▶ **Brief**
Reproduce precisely the lines of the listing below, starting with the line that contains "Laxman Rao: Thanks" and stopping after the line that contains "Laxman Rao: Berger, Nippon paints."; include nothing else.

▶ **Records for this exercise**
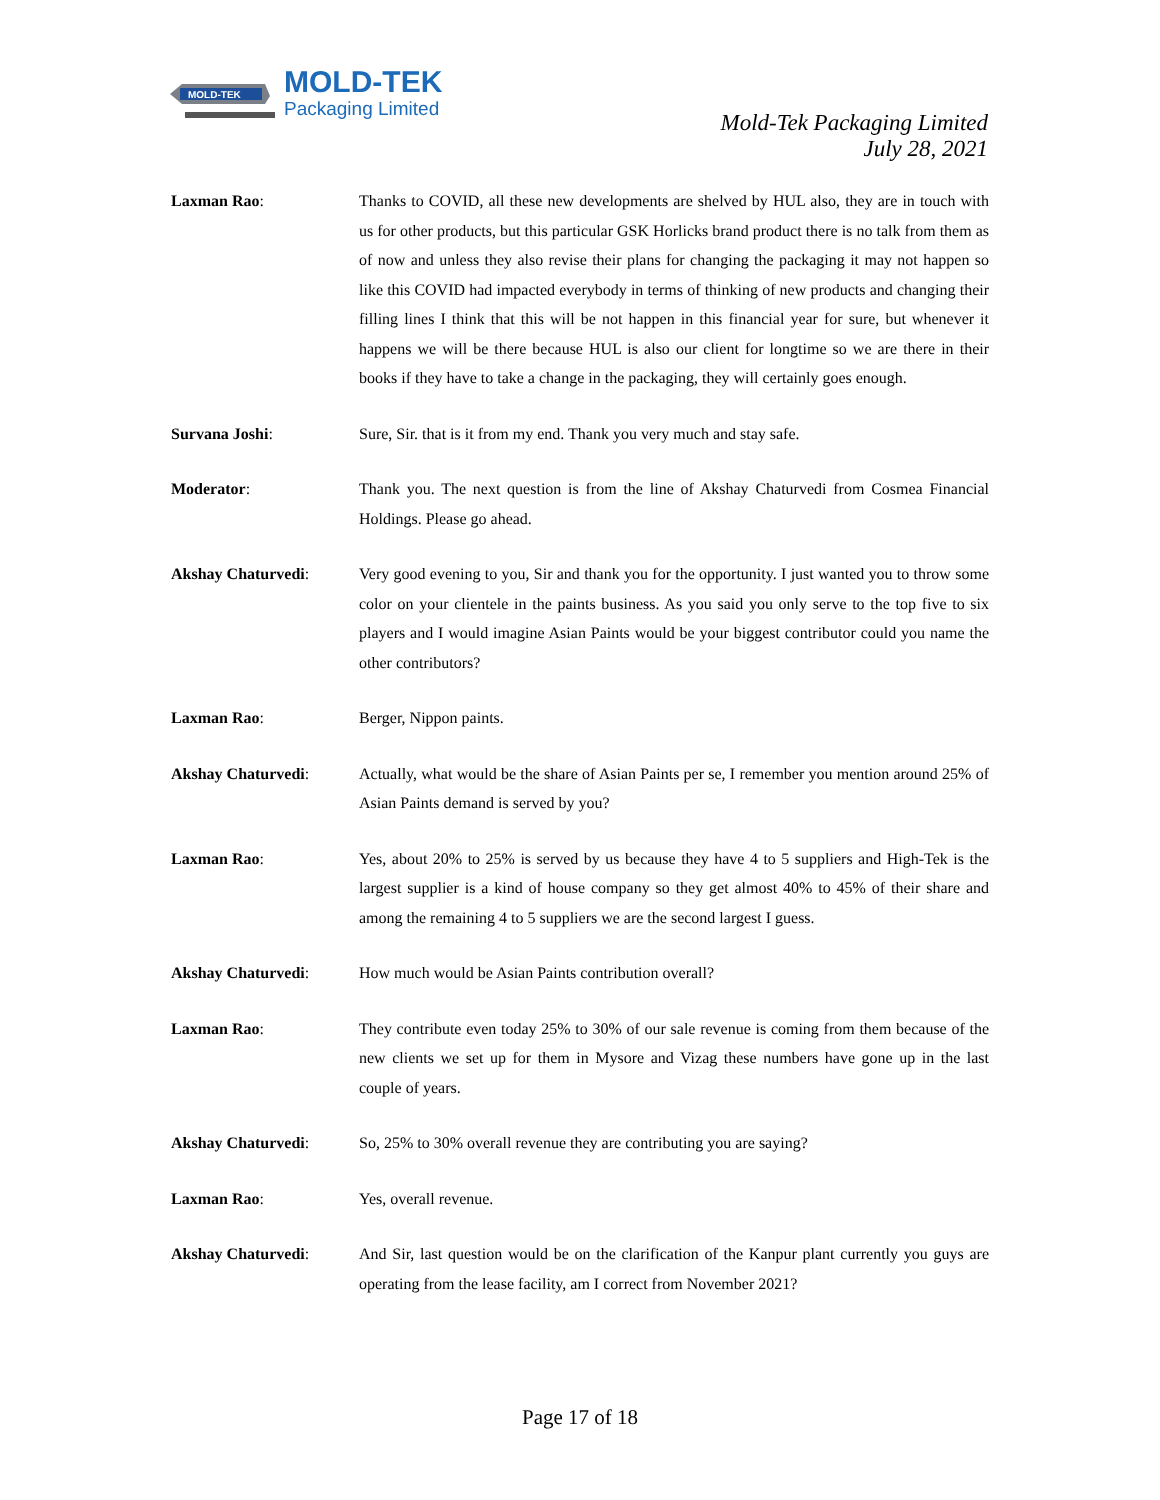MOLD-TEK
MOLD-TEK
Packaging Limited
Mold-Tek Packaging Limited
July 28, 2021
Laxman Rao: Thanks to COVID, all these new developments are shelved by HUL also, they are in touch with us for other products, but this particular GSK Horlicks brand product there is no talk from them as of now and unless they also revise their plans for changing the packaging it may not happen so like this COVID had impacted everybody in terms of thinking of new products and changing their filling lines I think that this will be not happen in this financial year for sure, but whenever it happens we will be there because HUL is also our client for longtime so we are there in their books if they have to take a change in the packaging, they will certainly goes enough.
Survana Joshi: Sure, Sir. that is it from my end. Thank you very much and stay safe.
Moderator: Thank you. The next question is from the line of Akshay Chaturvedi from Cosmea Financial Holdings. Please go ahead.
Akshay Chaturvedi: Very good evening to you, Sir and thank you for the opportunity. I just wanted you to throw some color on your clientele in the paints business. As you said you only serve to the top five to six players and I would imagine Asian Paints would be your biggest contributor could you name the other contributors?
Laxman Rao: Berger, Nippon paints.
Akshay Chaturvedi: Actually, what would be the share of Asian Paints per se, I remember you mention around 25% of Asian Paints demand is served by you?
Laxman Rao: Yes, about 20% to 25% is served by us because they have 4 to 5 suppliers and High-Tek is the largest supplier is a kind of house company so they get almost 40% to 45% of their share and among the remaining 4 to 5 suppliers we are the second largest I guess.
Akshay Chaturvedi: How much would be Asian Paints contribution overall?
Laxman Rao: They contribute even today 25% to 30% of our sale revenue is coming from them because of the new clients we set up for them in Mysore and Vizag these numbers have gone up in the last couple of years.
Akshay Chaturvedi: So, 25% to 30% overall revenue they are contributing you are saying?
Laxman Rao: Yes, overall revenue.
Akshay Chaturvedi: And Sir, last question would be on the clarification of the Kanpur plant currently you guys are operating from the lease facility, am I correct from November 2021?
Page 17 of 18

--

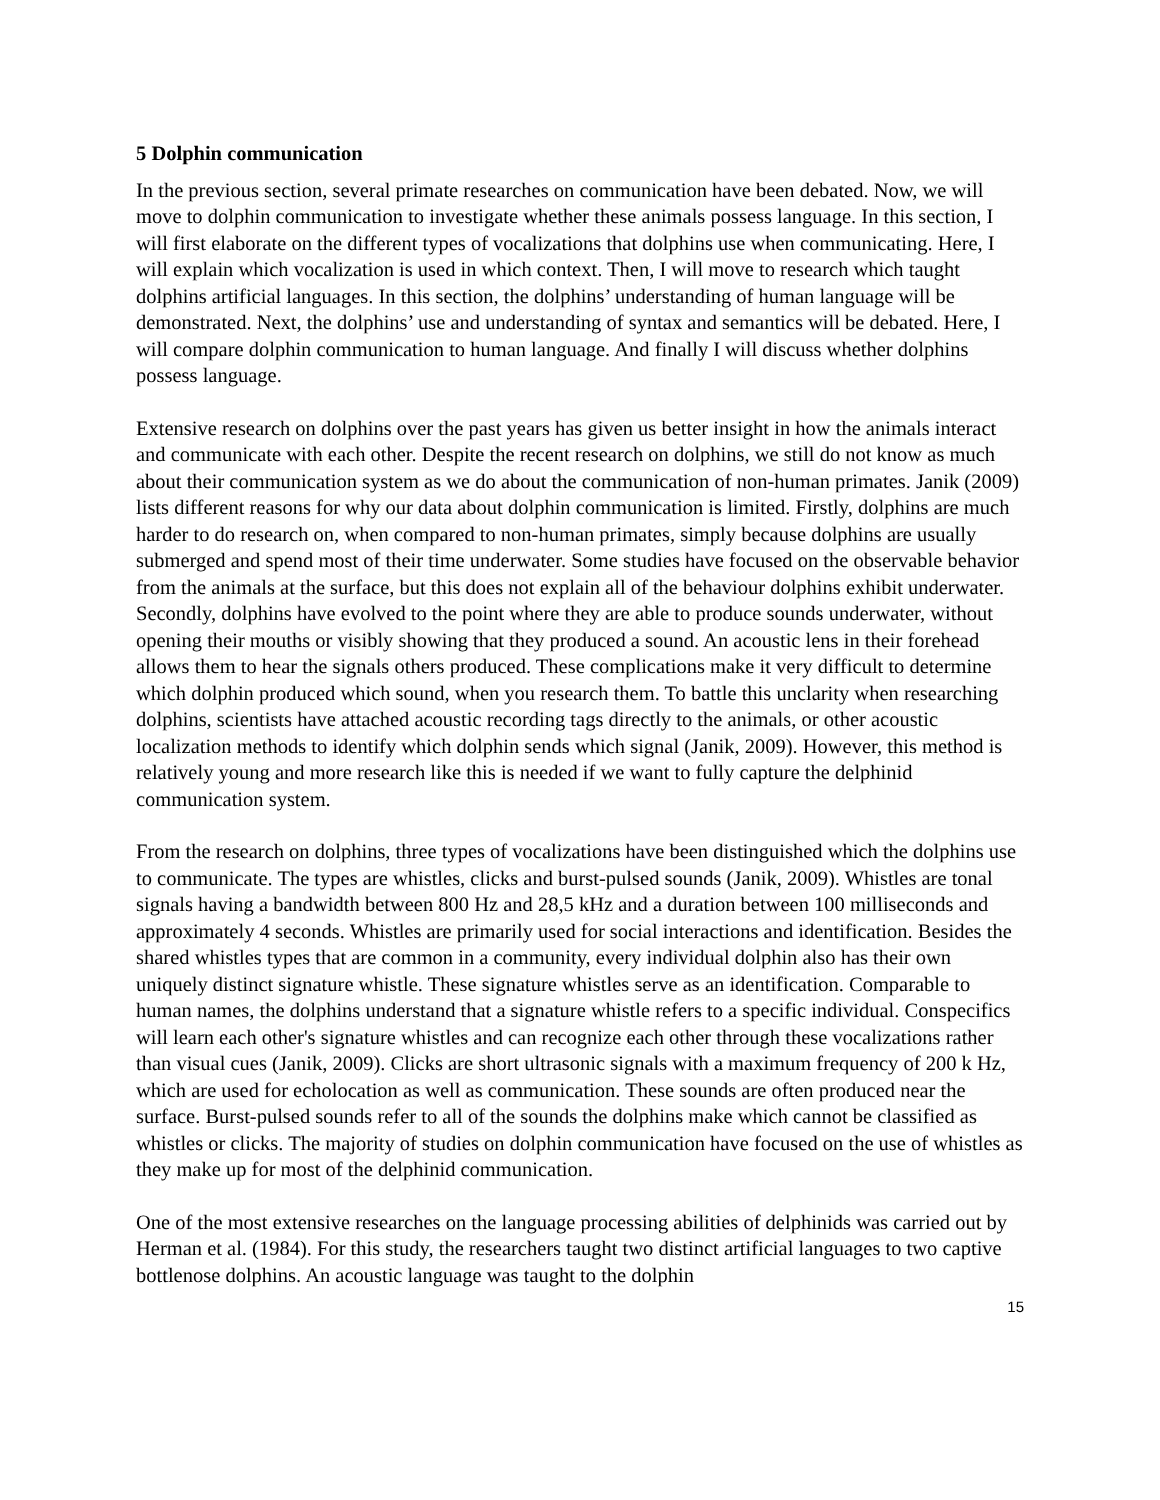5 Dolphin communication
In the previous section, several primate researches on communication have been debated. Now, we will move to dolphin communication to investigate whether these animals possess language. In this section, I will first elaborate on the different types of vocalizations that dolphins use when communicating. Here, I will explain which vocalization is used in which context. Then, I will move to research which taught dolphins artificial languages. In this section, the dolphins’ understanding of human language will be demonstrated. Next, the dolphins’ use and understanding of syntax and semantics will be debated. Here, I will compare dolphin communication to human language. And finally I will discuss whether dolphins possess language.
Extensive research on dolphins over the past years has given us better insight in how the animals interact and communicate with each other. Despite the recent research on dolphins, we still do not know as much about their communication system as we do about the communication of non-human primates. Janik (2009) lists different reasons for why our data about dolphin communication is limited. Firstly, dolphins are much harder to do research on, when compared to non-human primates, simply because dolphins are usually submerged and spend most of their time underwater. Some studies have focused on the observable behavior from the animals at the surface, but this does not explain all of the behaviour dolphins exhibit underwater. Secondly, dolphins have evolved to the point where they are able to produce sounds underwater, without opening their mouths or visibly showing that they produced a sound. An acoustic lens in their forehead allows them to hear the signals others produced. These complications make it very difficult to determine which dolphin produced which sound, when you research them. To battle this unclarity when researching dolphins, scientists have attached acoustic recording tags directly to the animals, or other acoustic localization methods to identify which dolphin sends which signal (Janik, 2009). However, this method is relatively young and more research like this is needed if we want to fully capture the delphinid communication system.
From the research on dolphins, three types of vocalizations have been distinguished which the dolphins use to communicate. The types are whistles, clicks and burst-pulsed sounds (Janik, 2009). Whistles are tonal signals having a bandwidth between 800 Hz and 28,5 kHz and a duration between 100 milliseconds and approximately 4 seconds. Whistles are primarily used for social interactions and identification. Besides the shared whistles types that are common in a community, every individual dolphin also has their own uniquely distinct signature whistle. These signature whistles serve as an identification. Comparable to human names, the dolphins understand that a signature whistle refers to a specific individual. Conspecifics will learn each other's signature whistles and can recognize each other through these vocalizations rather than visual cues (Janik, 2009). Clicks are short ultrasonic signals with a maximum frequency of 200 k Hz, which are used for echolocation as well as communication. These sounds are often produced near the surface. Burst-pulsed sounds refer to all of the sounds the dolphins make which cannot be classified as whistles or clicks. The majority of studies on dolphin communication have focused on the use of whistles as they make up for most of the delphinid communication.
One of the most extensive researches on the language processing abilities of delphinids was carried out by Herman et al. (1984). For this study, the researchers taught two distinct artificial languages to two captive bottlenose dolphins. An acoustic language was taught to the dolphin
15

▶ **Result**
Laxman Rao: Thanks to COVID, all these new developments are shelved by HUL also, they are in touch with us for other products, but this particular GSK Horlicks brand product there is no talk from them as of now and unless they also revise their plans for changing the packaging it may not happen so like this COVID had impacted everybody in terms of thinking of new products and changing their filling lines I think that this will be not happen in this financial year for sure, but whenever it happens we will be there because HUL is also our client for longtime so we are there in their books if they have to take a change in the packaging, they will certainly goes enough.
Survana Joshi: Sure, Sir. that is it from my end. Thank you very much and stay safe.
Moderator: Thank you. The next question is from the line of Akshay Chaturvedi from Cosmea Financial Holdings. Please go ahead.
Akshay Chaturvedi: Very good evening to you, Sir and thank you for the opportunity. I just wanted you to throw some color on your clientele in the paints business. As you said you only serve to the top five to six players and I would imagine Asian Paints would be your biggest contributor could you name the other contributors?
Laxman Rao: Berger, Nippon paints.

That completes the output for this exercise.